Она, готовая расплакаться в любую минуту, вяло поплелась к навесу под березами, под которым раскинулся длинный стол, сколоченный из досок и покрытый пестрой клеенкой. Контейнеры с едой были уже выложены аккуратными рядами, и участники всей съемочной группы стягивались к навесу. Лида всегда обедала вместе со всеми. Исключение составлял завтрак, который ей собственноручно приносил в вагончик ассистент режиссера, Ваня Кравчук, да ужин, который она обычно делила вместе с Водкиным. У Лиды был хороший аппетит, она вообще любила покушать и так же, как и все, радовалась, когда привозили еду и можно было передохнуть. Но сейчас, увидев, как жадно вскрывают контейнеры и набрасываются на еду Вероника с Катей, как эмоционально разговаривают между собой и остальными членами массовки и актерами, как свободно и непринужденно общаются, считая себя равноправными участниками кинопроцесса, аппетит пропал.

Обе вели себя развязно. Вот оно, правильное определение. Наглые и разухабистые девки, жуют, чавкая, противно смотреть. Размазать бы им по рожам этот салат, пусть умываются помидорами с укропом… Да еще в костюмах остались, в которых снимались, даже не переоделись!

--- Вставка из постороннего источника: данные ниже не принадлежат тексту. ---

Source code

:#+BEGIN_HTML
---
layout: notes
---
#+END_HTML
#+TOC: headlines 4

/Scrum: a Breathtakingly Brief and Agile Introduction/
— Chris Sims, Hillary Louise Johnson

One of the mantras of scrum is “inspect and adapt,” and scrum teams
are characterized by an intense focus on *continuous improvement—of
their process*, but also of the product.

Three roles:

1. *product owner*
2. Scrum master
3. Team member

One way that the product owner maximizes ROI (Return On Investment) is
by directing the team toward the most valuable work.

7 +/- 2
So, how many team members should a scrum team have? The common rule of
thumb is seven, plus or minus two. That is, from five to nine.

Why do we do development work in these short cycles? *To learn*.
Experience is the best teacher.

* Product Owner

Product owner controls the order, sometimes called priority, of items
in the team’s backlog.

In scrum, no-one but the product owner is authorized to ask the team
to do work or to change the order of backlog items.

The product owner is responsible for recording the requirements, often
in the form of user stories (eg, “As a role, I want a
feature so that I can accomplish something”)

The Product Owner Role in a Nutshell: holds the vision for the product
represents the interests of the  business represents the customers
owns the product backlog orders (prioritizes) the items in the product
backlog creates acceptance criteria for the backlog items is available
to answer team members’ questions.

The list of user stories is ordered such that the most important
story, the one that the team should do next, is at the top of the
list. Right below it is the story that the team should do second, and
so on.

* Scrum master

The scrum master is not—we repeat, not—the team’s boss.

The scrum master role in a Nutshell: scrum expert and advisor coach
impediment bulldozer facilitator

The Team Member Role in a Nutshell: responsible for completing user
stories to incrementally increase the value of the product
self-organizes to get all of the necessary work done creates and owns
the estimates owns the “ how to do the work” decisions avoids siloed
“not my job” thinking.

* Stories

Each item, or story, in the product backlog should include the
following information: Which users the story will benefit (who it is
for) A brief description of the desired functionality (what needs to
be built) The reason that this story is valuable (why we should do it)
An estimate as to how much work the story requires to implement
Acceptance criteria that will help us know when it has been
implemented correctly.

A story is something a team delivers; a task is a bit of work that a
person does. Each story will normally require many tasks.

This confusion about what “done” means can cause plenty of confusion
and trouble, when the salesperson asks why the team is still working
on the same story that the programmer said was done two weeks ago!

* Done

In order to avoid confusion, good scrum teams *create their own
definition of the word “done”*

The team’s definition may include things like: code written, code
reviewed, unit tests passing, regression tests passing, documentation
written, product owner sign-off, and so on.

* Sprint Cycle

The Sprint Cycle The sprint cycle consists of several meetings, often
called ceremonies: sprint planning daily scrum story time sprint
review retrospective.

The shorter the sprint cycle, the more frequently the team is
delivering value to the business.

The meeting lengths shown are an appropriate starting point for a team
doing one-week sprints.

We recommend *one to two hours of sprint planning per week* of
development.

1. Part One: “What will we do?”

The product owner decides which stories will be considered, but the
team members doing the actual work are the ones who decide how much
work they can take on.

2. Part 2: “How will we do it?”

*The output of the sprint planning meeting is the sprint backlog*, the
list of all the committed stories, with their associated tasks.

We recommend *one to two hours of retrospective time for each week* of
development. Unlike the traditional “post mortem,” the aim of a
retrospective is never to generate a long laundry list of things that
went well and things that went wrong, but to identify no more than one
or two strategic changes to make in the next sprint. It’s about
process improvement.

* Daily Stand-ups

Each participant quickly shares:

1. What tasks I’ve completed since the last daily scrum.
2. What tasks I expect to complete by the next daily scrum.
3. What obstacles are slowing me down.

Она целый день сдерживалась, чтобы не наброситься на сестер и не выцарапать им глаза. Однако вечер прошел на удивление более-менее спокойно и даже приятно – ей снова доставили цветы, она уже знала, от кого. Симпатичный молодой парень время от времени крутился возле вагончика, оказывая ей знаки внимания. Цветы, подарки, плед подарил недавно. Но главное – Водкин не пришел, уехал в Москву на день рождения к внучке. Вот это был настоящий подарок в такой трудный день!

В корзине с розами она нашла открытку. «Я снова думаю о вас. Виктор. Позвоните, если будет скучно: 8916…»

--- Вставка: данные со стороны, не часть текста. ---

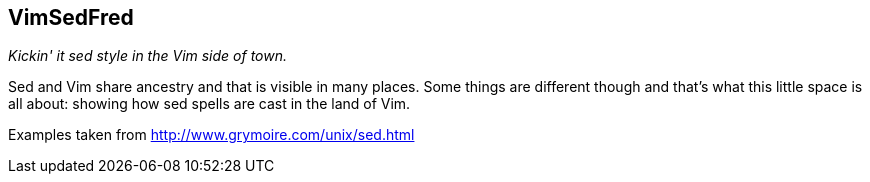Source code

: VimSedFred
----------

__Kickin' it sed style in the Vim side of town.__

Sed and Vim share ancestry and that is visible in many places. Some
things are different though and that's what this little space is
all about: showing how sed spells are cast in the land of Vim.

Examples taken from http://www.grymoire.com/unix/sed.html[]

И она позвонила. Не потому, что было скучно. Это было другое, скорее одиночество и чувство незащищенности. В какой-то момент она поняла, что никого, кроме ее сестры, с которой они были как одно целое, у нее нет. Но сестра далеко, к тому же она никогда не поддерживала решение Лиды стать профессиональной актрисой. Поэтому и жаловаться сестре на свою жизнь, на то, что вынуждена спать с Водкиным, а теперь еще и терпеть рядом с собой настоящих врагинь, не было смысла. Она и без того знала, что ей скажут: бросай ты свое кино и живи, как нормальный человек. А потому она должна была разруливать ситуацию сама. Но для начала ей хотелось почувствовать рядом с собой человека, который ее по-настоящему любит. Вот Виктор. Да он просто голову потерял от любви к ней. Снял жилье где-то неподалеку или вообще спит в своей машине, лишь бы быть рядом с ней, видеть ее. Ловит каждый ее взгляд. Глаз не спускает с ее вагончика. И ведь знает, видел не один раз, как к ней приходил Водкин. Не мальчик, все понимает. Но не уходит же! Терпит. Ждет своего часа.

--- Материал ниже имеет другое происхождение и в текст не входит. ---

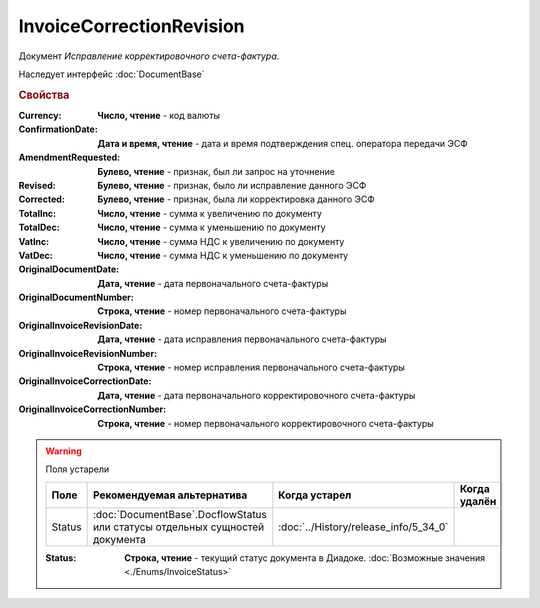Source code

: ﻿InvoiceCorrectionRevision
=========================

Документ *Исправление корректировочного счета-фактура*.

Наследует интерфейс :doc:`DocumentBase`


.. rubric:: Свойства

:Currency:
    **Число, чтение** - код валюты

:ConfirmationDate:
    **Дата и время, чтение** - дата и время подтверждения спец. оператора передачи ЭСФ

:AmendmentRequested:
    **Булево, чтение** - признак, был ли запрос на уточнение

:Revised:
    **Булево, чтение** - признак, было ли исправление данного ЭСФ

:Corrected:
    **Булево, чтение** - признак, была ли корректировка данного ЭСФ

:TotalInc:
    **Число, чтение** - сумма к увеличению по документу

:TotalDec:
    **Число, чтение** - сумма к уменьшению по документу

:VatInc:
    **Число, чтение** - сумма НДС к увеличению по документу

:VatDec:
    **Число, чтение** - сумма НДС к уменьшению по документу

:OriginalDocumentDate:
    **Дата, чтение** - дата первоначального счета-фактуры

:OriginalDocumentNumber:
    **Строка, чтение** - номер первоначального счета-фактуры

:OriginalInvoiceRevisionDate:
    **Дата, чтение** - дата исправления первоначального счета-фактуры

:OriginalInvoiceRevisionNumber:
    **Строка, чтение** - номер исправления первоначального счета-фактуры

:OriginalInvoiceCorrectionDate:
    **Дата, чтение** - дата первоначального корректировочного счета-фактуры

:OriginalInvoiceCorrectionNumber:
    **Строка, чтение** - номер первоначального корректировочного счета-фактуры


.. warning:: Поля устарели

    .. csv-table::
        :header: "Поле", "Рекомендуемая альтернатива", "Когда устарел", "Когда удалён"
        
        Status, :doc:`DocumentBase`.DocflowStatus или статусы отдельных сущностей документа, :doc:`../History/release_info/5_34_0`,

    :Status:
        **Строка, чтение** - текущий статус документа в Диадоке. :doc:`Возможные значения <./Enums/InvoiceStatus>`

Она решила сделать себе подарок, потому и позвонила.

Была ночь, все спали, кто-то в трейлерах или в доме, а массовка в больших палатках.

Виктор не отвечал. Тоже спал, наверное. Тогда она позвонила еще раз – то же самое. И когда она решила позвонить в третий раз, то вдруг обнаружила, что перепутала одну цифру в номере его телефона. Что ж, не судьба, решила Лида. Значит, не сегодня.

Заварив себе чаю с ромашкой, она легла спать и быстро заснула.

Утром ей принесли завтрак, она съела кашу, выпила кофе, и начался очередной съемочный день. Водкин, как она позже узнала, не появится еще два дня. Что ж, прекрасно!

Целый день она вынашивала план действий. Когда наступил вечер и она поняла, что затеяла, ей стало страшно. И только после того, как она еще пару раз просмотрела убийственный сюжет с сестрами Супониными и укрепилась в своем решении, поняла, что действовать надо безотлагательно, иначе она перестанет уважать саму себя.